Despite Cuba's advances in gender equality, including women holding significant positions in government and having equal access to education and healthcare, machismo has become deeply woven in Cuban society and have created barriers that perpetuate domestic abuse. This cultural machismo, which emphasizes male dominance and control, is especially pronounced in rural areas where the film is set. Machismo and the gender inequalities inherent in Cuba's patriarchal society put women in rural communities at greater vulnerability, largely due to the worse socio-economic conditions in these areas compared to urban spaces.

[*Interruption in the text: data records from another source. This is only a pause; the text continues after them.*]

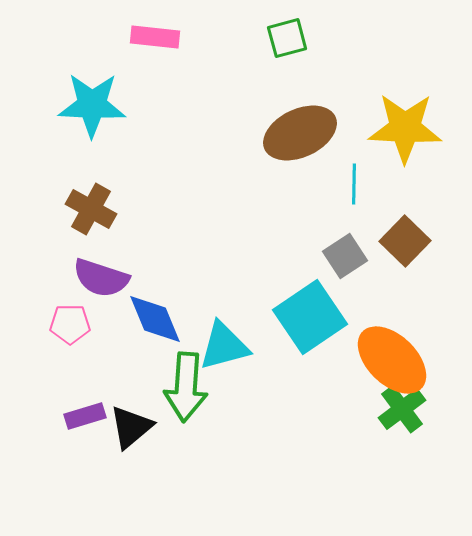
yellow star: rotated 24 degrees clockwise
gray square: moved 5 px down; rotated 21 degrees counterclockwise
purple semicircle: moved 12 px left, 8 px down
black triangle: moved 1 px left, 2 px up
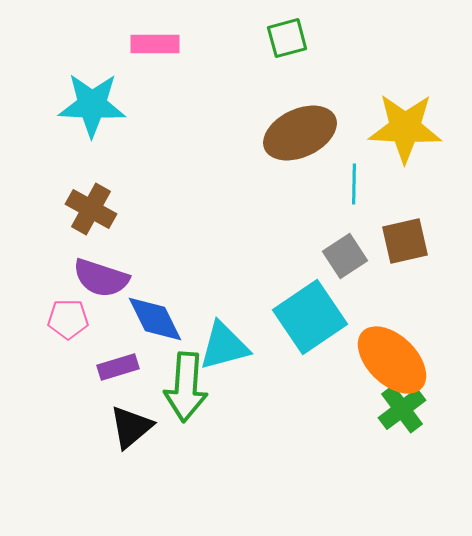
pink rectangle: moved 7 px down; rotated 6 degrees counterclockwise
brown square: rotated 33 degrees clockwise
blue diamond: rotated 4 degrees counterclockwise
pink pentagon: moved 2 px left, 5 px up
purple rectangle: moved 33 px right, 49 px up
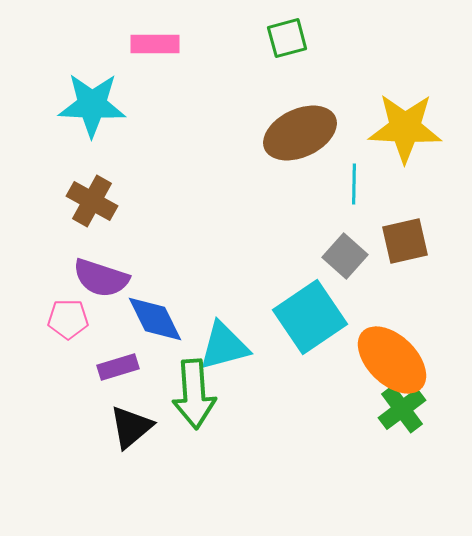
brown cross: moved 1 px right, 8 px up
gray square: rotated 15 degrees counterclockwise
green arrow: moved 8 px right, 7 px down; rotated 8 degrees counterclockwise
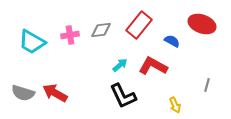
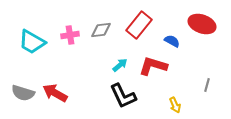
red L-shape: rotated 12 degrees counterclockwise
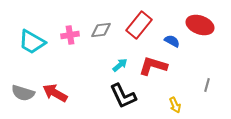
red ellipse: moved 2 px left, 1 px down
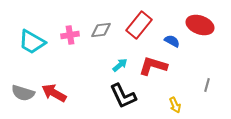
red arrow: moved 1 px left
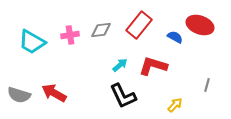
blue semicircle: moved 3 px right, 4 px up
gray semicircle: moved 4 px left, 2 px down
yellow arrow: rotated 112 degrees counterclockwise
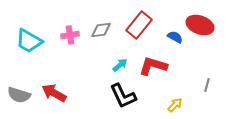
cyan trapezoid: moved 3 px left, 1 px up
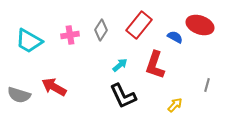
gray diamond: rotated 50 degrees counterclockwise
red L-shape: moved 2 px right, 1 px up; rotated 88 degrees counterclockwise
red arrow: moved 6 px up
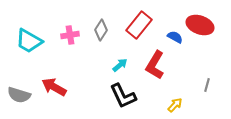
red L-shape: rotated 12 degrees clockwise
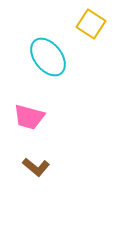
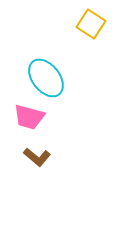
cyan ellipse: moved 2 px left, 21 px down
brown L-shape: moved 1 px right, 10 px up
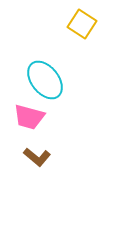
yellow square: moved 9 px left
cyan ellipse: moved 1 px left, 2 px down
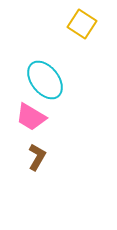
pink trapezoid: moved 2 px right; rotated 16 degrees clockwise
brown L-shape: rotated 100 degrees counterclockwise
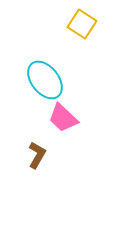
pink trapezoid: moved 32 px right, 1 px down; rotated 12 degrees clockwise
brown L-shape: moved 2 px up
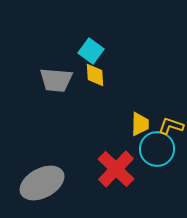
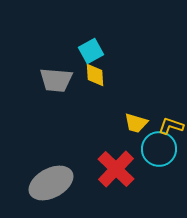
cyan square: rotated 25 degrees clockwise
yellow trapezoid: moved 4 px left, 1 px up; rotated 105 degrees clockwise
cyan circle: moved 2 px right
gray ellipse: moved 9 px right
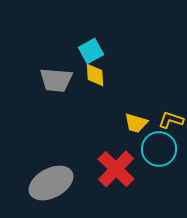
yellow L-shape: moved 6 px up
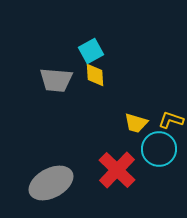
red cross: moved 1 px right, 1 px down
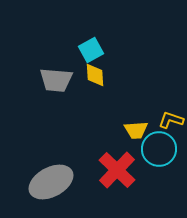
cyan square: moved 1 px up
yellow trapezoid: moved 7 px down; rotated 20 degrees counterclockwise
gray ellipse: moved 1 px up
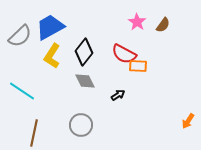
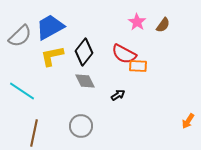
yellow L-shape: rotated 45 degrees clockwise
gray circle: moved 1 px down
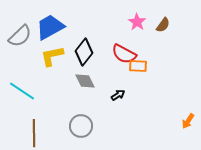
brown line: rotated 12 degrees counterclockwise
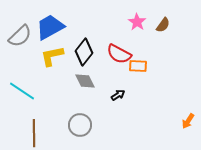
red semicircle: moved 5 px left
gray circle: moved 1 px left, 1 px up
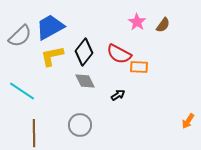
orange rectangle: moved 1 px right, 1 px down
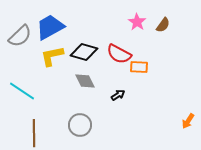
black diamond: rotated 68 degrees clockwise
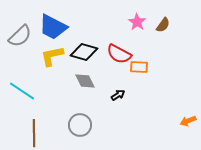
blue trapezoid: moved 3 px right; rotated 124 degrees counterclockwise
orange arrow: rotated 35 degrees clockwise
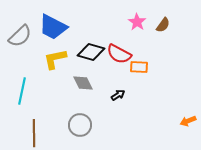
black diamond: moved 7 px right
yellow L-shape: moved 3 px right, 3 px down
gray diamond: moved 2 px left, 2 px down
cyan line: rotated 68 degrees clockwise
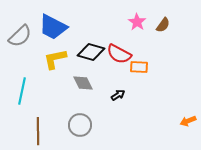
brown line: moved 4 px right, 2 px up
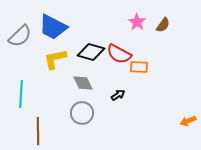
cyan line: moved 1 px left, 3 px down; rotated 8 degrees counterclockwise
gray circle: moved 2 px right, 12 px up
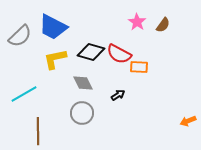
cyan line: moved 3 px right; rotated 56 degrees clockwise
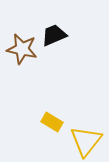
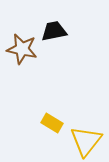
black trapezoid: moved 4 px up; rotated 12 degrees clockwise
yellow rectangle: moved 1 px down
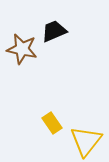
black trapezoid: rotated 12 degrees counterclockwise
yellow rectangle: rotated 25 degrees clockwise
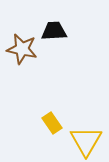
black trapezoid: rotated 20 degrees clockwise
yellow triangle: rotated 8 degrees counterclockwise
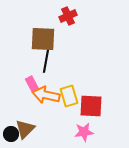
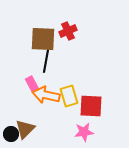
red cross: moved 15 px down
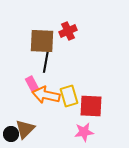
brown square: moved 1 px left, 2 px down
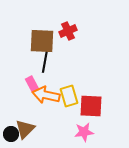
black line: moved 1 px left
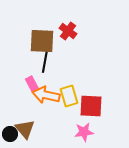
red cross: rotated 30 degrees counterclockwise
brown triangle: rotated 25 degrees counterclockwise
black circle: moved 1 px left
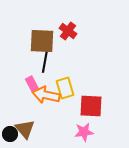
yellow rectangle: moved 4 px left, 8 px up
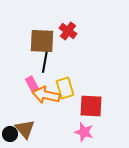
pink star: rotated 24 degrees clockwise
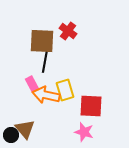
yellow rectangle: moved 2 px down
black circle: moved 1 px right, 1 px down
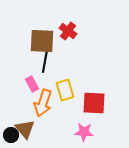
orange arrow: moved 3 px left, 8 px down; rotated 84 degrees counterclockwise
red square: moved 3 px right, 3 px up
pink star: rotated 12 degrees counterclockwise
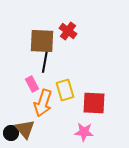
black circle: moved 2 px up
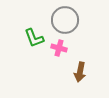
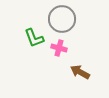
gray circle: moved 3 px left, 1 px up
brown arrow: rotated 108 degrees clockwise
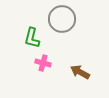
green L-shape: moved 2 px left; rotated 35 degrees clockwise
pink cross: moved 16 px left, 15 px down
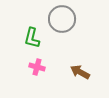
pink cross: moved 6 px left, 4 px down
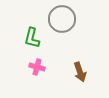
brown arrow: rotated 138 degrees counterclockwise
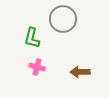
gray circle: moved 1 px right
brown arrow: rotated 108 degrees clockwise
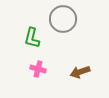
pink cross: moved 1 px right, 2 px down
brown arrow: rotated 18 degrees counterclockwise
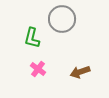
gray circle: moved 1 px left
pink cross: rotated 21 degrees clockwise
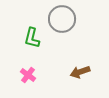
pink cross: moved 10 px left, 6 px down
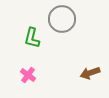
brown arrow: moved 10 px right, 1 px down
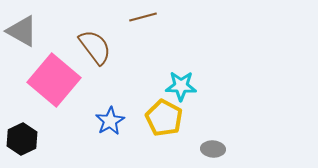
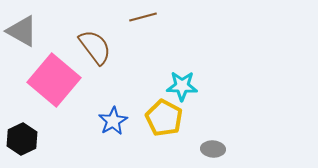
cyan star: moved 1 px right
blue star: moved 3 px right
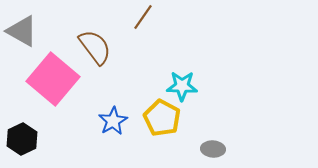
brown line: rotated 40 degrees counterclockwise
pink square: moved 1 px left, 1 px up
yellow pentagon: moved 2 px left
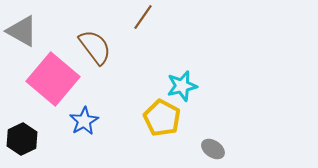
cyan star: rotated 16 degrees counterclockwise
blue star: moved 29 px left
gray ellipse: rotated 30 degrees clockwise
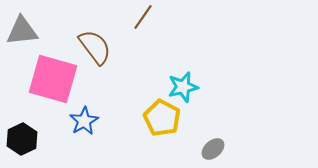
gray triangle: rotated 36 degrees counterclockwise
pink square: rotated 24 degrees counterclockwise
cyan star: moved 1 px right, 1 px down
gray ellipse: rotated 75 degrees counterclockwise
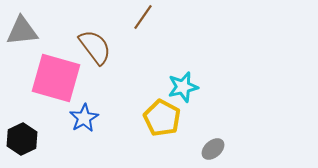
pink square: moved 3 px right, 1 px up
blue star: moved 3 px up
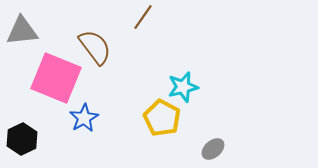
pink square: rotated 6 degrees clockwise
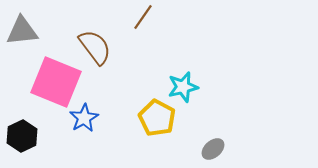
pink square: moved 4 px down
yellow pentagon: moved 5 px left
black hexagon: moved 3 px up
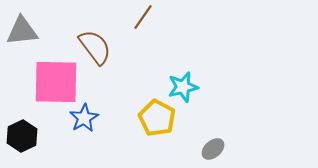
pink square: rotated 21 degrees counterclockwise
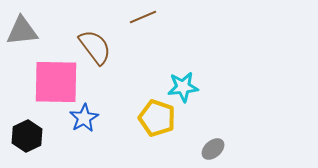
brown line: rotated 32 degrees clockwise
cyan star: rotated 8 degrees clockwise
yellow pentagon: rotated 9 degrees counterclockwise
black hexagon: moved 5 px right
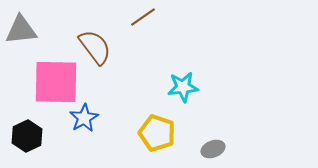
brown line: rotated 12 degrees counterclockwise
gray triangle: moved 1 px left, 1 px up
yellow pentagon: moved 15 px down
gray ellipse: rotated 20 degrees clockwise
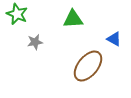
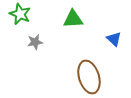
green star: moved 3 px right
blue triangle: rotated 14 degrees clockwise
brown ellipse: moved 1 px right, 11 px down; rotated 56 degrees counterclockwise
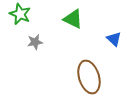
green triangle: rotated 30 degrees clockwise
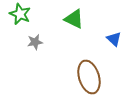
green triangle: moved 1 px right
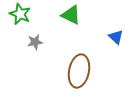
green triangle: moved 3 px left, 4 px up
blue triangle: moved 2 px right, 2 px up
brown ellipse: moved 10 px left, 6 px up; rotated 28 degrees clockwise
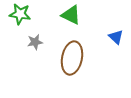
green star: rotated 15 degrees counterclockwise
brown ellipse: moved 7 px left, 13 px up
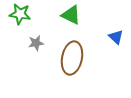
gray star: moved 1 px right, 1 px down
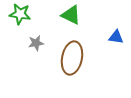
blue triangle: rotated 35 degrees counterclockwise
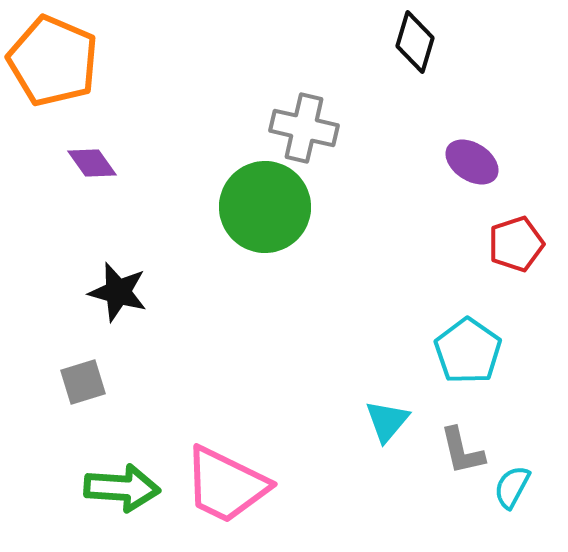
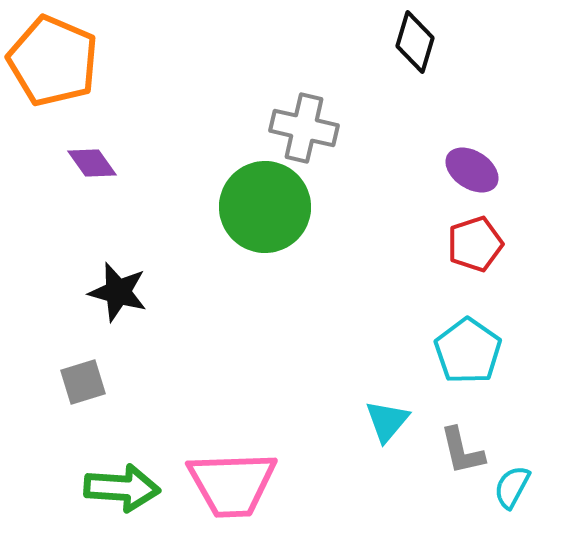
purple ellipse: moved 8 px down
red pentagon: moved 41 px left
pink trapezoid: moved 6 px right, 1 px up; rotated 28 degrees counterclockwise
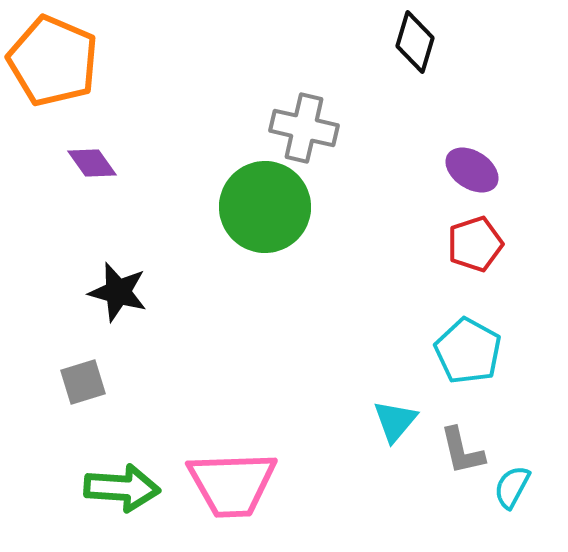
cyan pentagon: rotated 6 degrees counterclockwise
cyan triangle: moved 8 px right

For viewers unfamiliar with Cuban culture, it's important to understand that Cuba is a Caribbean island nation that experienced a communist revolution in 1959. While the revolution brought improvements in healthcare, education, and women's legal rights, traditional gender roles and attitudes have proven more resistant to change. Despite government policy, and as with much of Latin America, machismo is common, and stereotypes of women continue to exist. Rural Cuba, where this story takes place, tends to be more isolated and traditional, making it harder for women like Alina to seek help or escape abusive situations.

Recent data suggests the problem of gender-based violence in Cuba may be worsening. During 2023, 89 women were victims of femicide in Cuba, and so far in 2024, 12 cases have already been documented according to activist organizations, though official media sources failed to report any of these killings or to report on femicide statistics.

The film's portrayal of a child normalizing abuse because it's all she's ever known resonates particularly strongly in a society where discussing domestic violence has long been taboo. Children like Lili often don't recognize the abuse as abnormal because they don't see other 'normal' family relationships around them. This makes the psychological realism of her transformation more chilling - she's not possessed by supernatural forces, but by very real learned behaviors that Cuban society has struggled to address effectively.

What's most disturbing about "Is That You?" is how it suggests that even when victims find the courage to fight back against their abusers, the damage may already be irreversible. The film serves as a reminder that protecting children from witnessing domestic violence is crucial, as the psychological wounds can last a lifetime and potentially spread to future generations.

This indie film moves at a very slow pace, and has alot of uncomfortable scenes that many viewers won't like, though this movie has to reach many people and domestic abuse must end.